AIM OF THE EXERCISE: Working from the records below, repeat exactly the lines starting at the line that contains "6: (1510, 256)" and ending at the line that contains "16: (1091, 490)", inclusive.

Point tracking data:
----------

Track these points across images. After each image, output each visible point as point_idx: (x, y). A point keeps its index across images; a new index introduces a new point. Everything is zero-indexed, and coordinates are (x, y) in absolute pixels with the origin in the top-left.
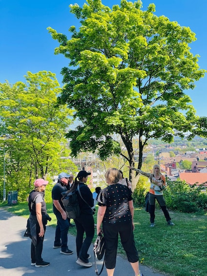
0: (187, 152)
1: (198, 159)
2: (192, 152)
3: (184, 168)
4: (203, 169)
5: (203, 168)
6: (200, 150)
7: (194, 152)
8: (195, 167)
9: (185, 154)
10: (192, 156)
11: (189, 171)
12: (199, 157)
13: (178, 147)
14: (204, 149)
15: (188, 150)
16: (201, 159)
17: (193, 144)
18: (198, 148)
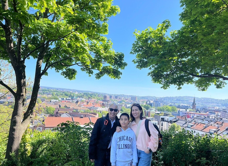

----------

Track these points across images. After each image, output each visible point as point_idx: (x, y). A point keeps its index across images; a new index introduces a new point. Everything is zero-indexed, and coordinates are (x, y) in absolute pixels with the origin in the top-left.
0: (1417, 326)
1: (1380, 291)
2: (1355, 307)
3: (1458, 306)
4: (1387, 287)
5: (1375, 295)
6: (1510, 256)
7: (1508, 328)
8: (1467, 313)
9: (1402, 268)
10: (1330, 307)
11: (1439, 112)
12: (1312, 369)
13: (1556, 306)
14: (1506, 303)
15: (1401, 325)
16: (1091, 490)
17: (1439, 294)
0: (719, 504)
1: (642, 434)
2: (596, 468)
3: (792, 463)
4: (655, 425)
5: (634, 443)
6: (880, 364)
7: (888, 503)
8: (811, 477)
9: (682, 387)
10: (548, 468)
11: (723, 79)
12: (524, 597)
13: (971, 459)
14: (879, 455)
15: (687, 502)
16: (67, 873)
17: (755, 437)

----------

RESPONSE TO THE EXERCISE:
6: (1510, 256)
7: (1508, 328)
8: (1467, 313)
9: (1402, 268)
10: (1330, 307)
11: (1439, 112)
12: (1312, 369)
13: (1556, 306)
14: (1506, 303)
15: (1401, 325)
16: (1091, 490)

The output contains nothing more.